My favourite thing is that he just understands surfing. He’s so in tune with everything and is very open-minded about all types of surfing and surf culture. He just gets it. His knowledge of surfing history is really expansive. That reflects in what we do together.
We were living together when we started the magazine, so it was kind of hard to separate work from home, but it didn’t matter too much because we were so into what we were doing. The mag is work, but we love doing it, and surfing, so the two mesh together. Even if we weren’t doing the mag, we’d still be hanging out talking about surfing.
Jerry’s definitely a perfectionist. He’s a real craftsman. He was a cabinet-maker and made benchtops, now he shoots films and photos. He hones in on his tools and gets real nerdy about what he’s using.
I trust him in everything. Jerry shoots most of the photos and organises the trips. He shoots everything in a way that’s not contrived. Everything’s there, he doesn’t miss any moments. It makes my job easy to piece it together. Every now and then I might not use a photo, but I know how hard those guys swim, it’s a really hard job getting that shot so I understand his frustration if it doesn’t get run.
Jerry’s got an eye for detail and is really organised. He’s doesn’t let anything slide. We’ve probably fought, but we get over it pretty quick. We’ve known each other so long that I know what his reaction is going to be, and he’s probably the same. There’s nothing that is worth arguing over anyway. It’s such a minor in the whole scheme of things.
Jerry’s into shaping boards so he’s spending his spare time doing that, which is great. I’ve got two of his boards and they go really well.
He lives around the corner and I love that he’s always amped to go surfing. He’ll be outside my house beeping the horn at 6.30am and I’m in bed! He’ll drag me out, but you know he’s been up for an hour already, waiting for the sun to come up. Jerry’s 100 per cent passionate about surfing. It’s good being around a person who’s so stoked — even if the surf is crap he’s talking about the board he’s riding or a great surf he had.

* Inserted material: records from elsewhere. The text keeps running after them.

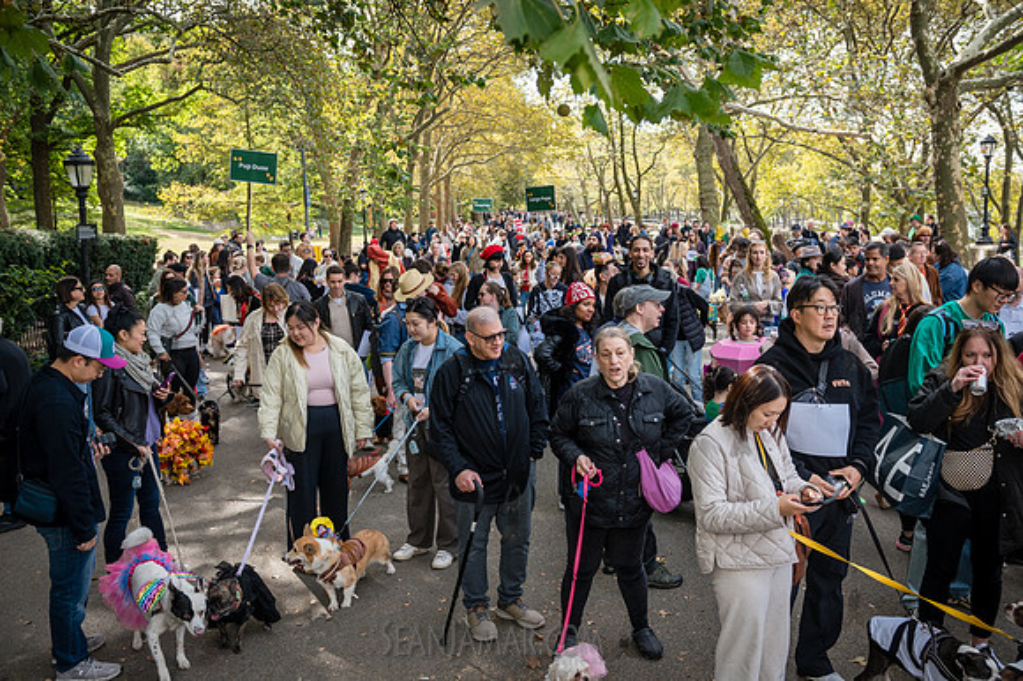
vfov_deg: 41.1
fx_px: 909
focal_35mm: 32
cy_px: 340
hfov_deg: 58.7
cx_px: 512
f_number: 5
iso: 1000
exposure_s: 1/800
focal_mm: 32
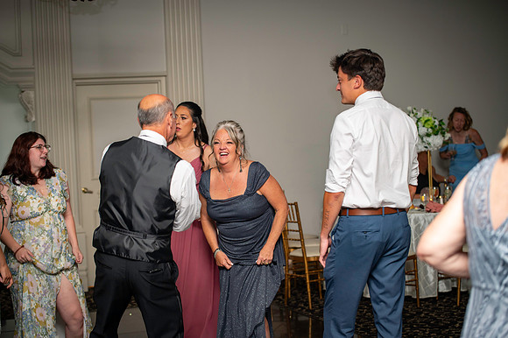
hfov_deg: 28.9
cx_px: 254
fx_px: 987
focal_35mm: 70
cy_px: 169
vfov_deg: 19.4
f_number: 2.8
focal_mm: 70
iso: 640
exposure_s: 1/125
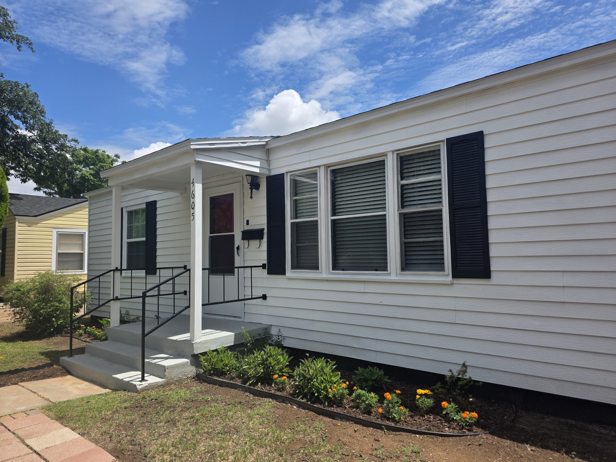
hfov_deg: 73.9
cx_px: 308
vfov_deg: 58.9
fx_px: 409
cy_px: 231
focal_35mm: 23
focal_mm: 6.3
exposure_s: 1/5958
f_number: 1.7
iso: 80
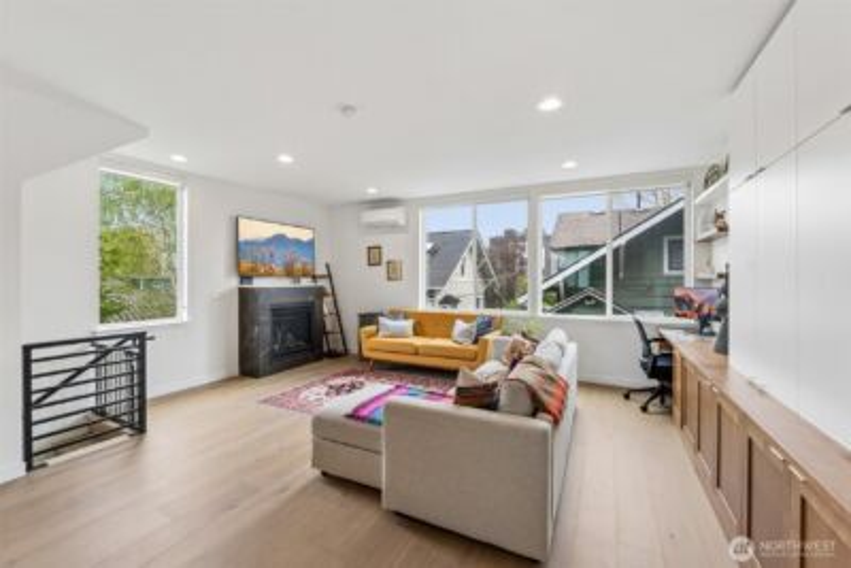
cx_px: 426
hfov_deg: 100.4
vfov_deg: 77.4
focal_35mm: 15
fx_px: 355
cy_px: 284
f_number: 9
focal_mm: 10
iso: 250
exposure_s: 1/15
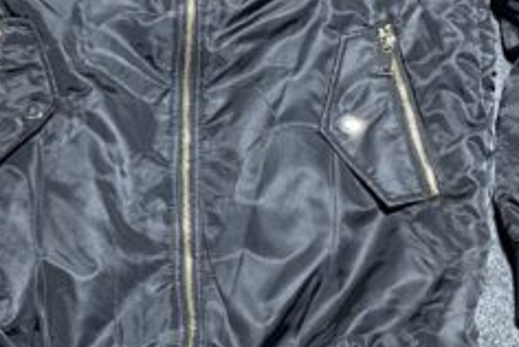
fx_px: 880
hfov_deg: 32.6
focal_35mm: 61
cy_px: 60
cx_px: 180
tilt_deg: -53.8
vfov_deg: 22.0
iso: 320
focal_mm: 4.2
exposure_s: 1/50
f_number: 1.6
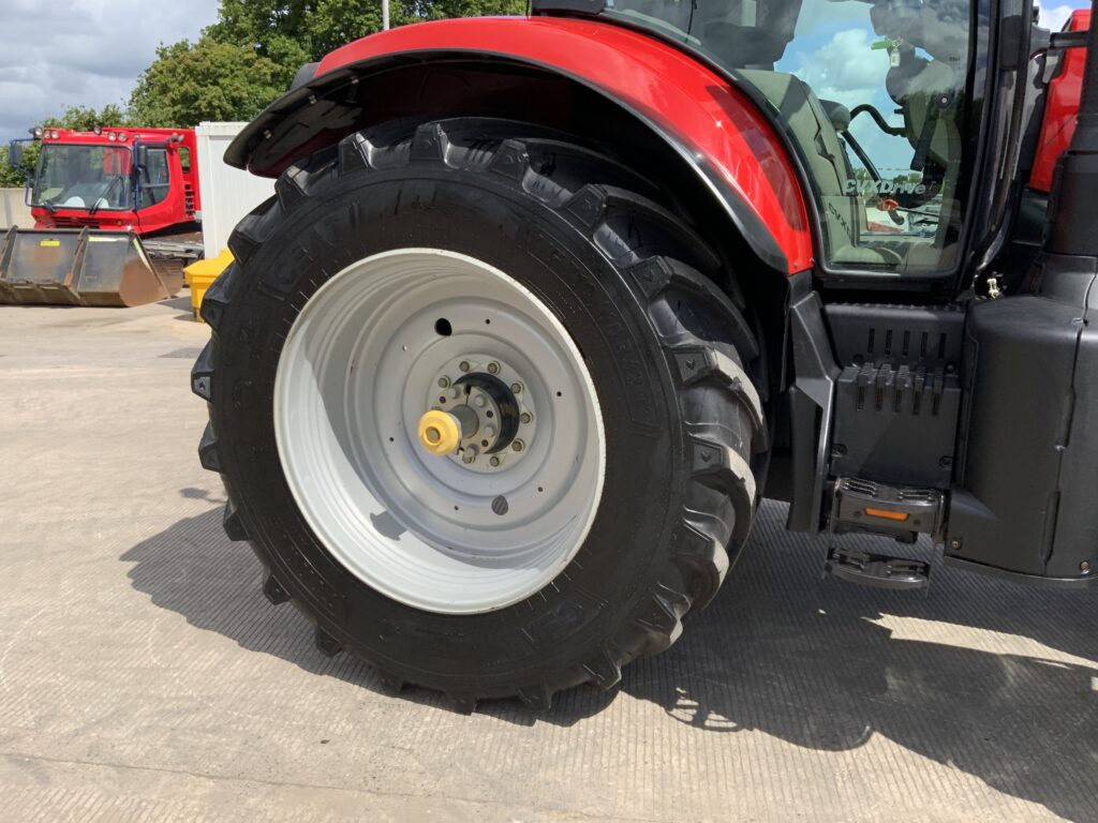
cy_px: 412
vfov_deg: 48.2
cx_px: 549
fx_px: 920
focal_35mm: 29
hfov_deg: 61.7
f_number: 1.8
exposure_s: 1/1577
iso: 16
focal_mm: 3
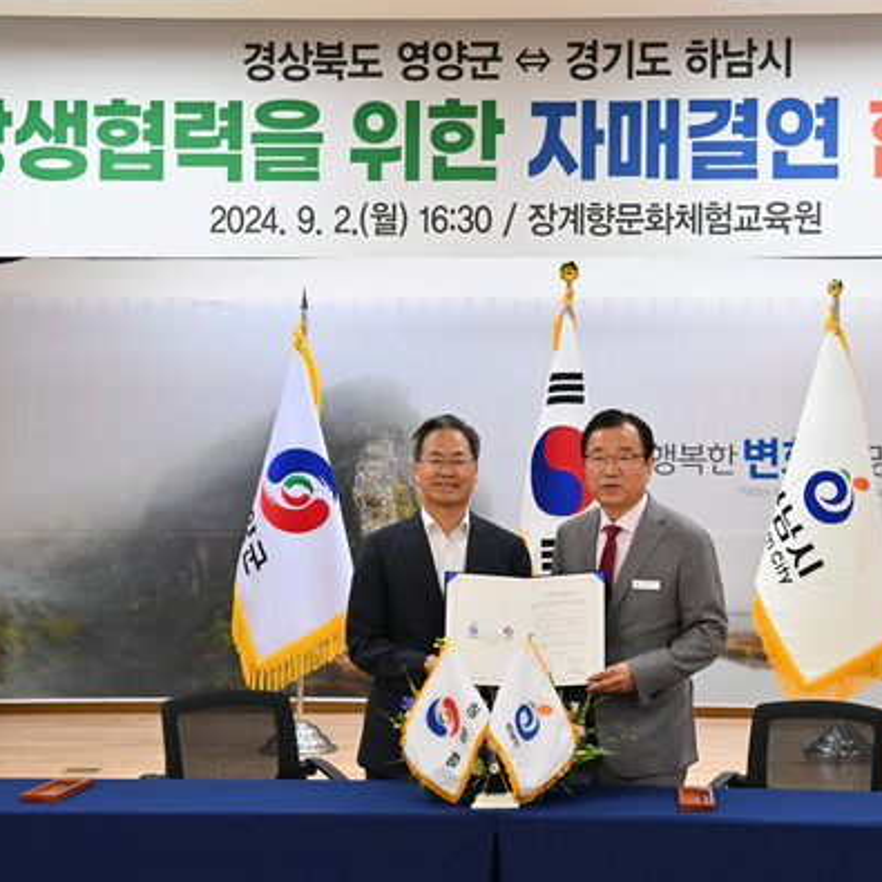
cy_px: 440
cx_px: 540
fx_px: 1787
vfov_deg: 27.7
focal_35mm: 62
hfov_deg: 27.6
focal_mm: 48
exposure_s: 1/100
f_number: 4.5
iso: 800
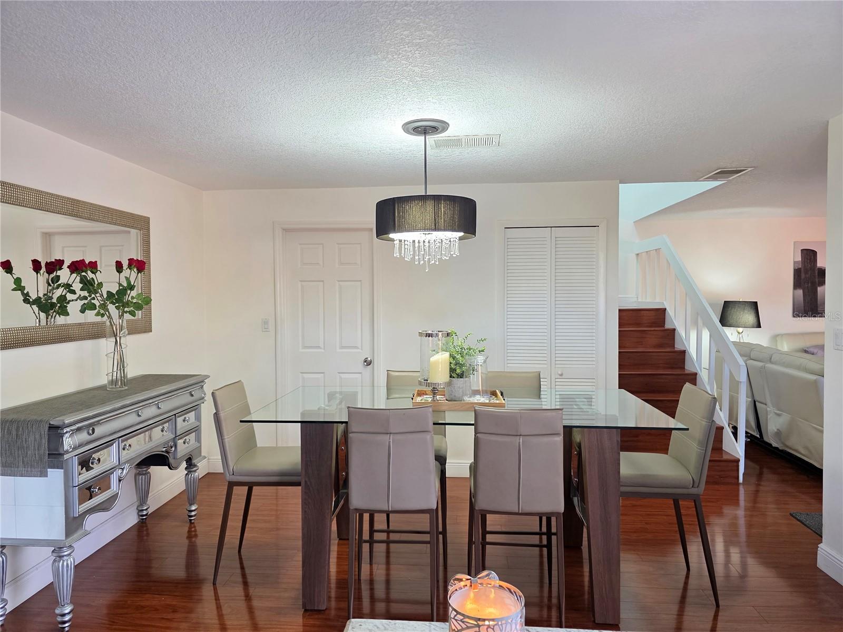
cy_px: 316
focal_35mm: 23
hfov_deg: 73.9
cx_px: 422
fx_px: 560
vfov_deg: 58.9
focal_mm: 6.3
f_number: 1.7
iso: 320
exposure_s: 1/120
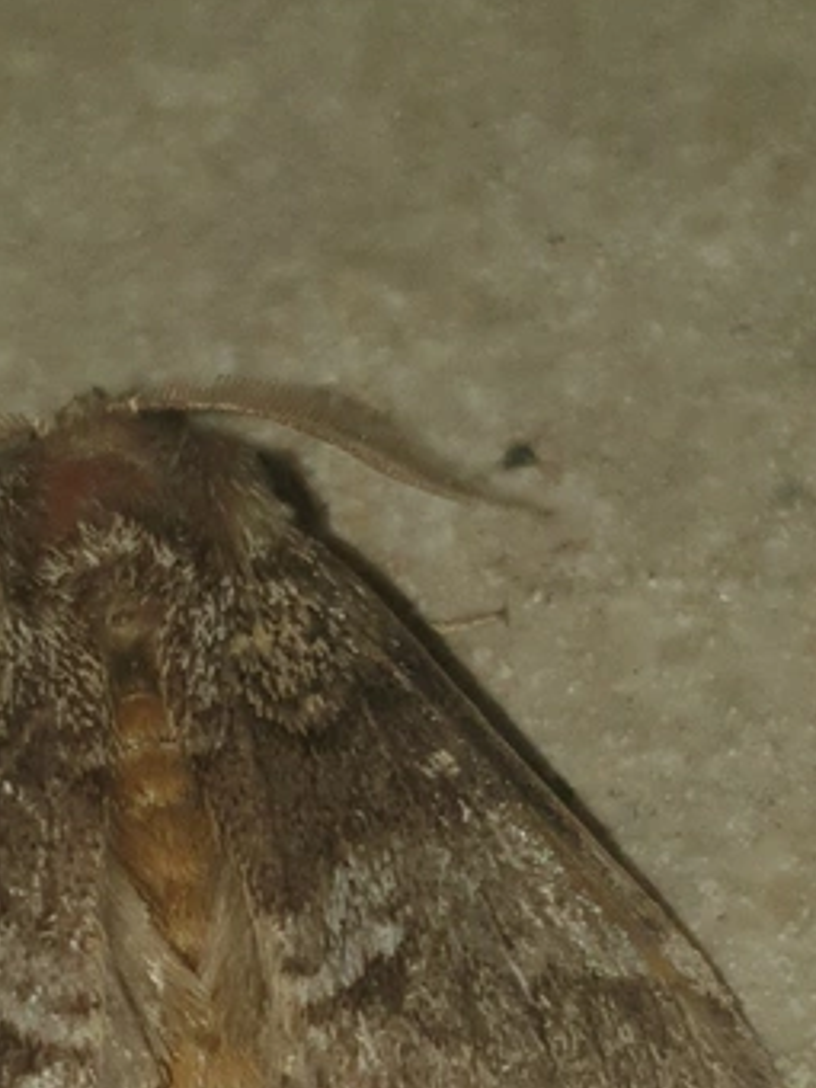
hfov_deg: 29.0
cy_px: 806
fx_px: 1540
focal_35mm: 49
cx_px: 163
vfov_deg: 38.0
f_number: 1.5
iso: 50
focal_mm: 4.3
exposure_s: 1/4032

You get so much energy out of it.
You know those moments when you’re with your mates and you’re surfing, hanging or camping, those are the things you really cherish when you’re older. And with surfing, you can never plan anything… it’s constantly changing, so you can plan a trip and the weather will change or the wind will swing, so it takes a lot for all those elements to align. But once that happens, and you’ve got your best mate there and the sun’s out, a piece of magic happens.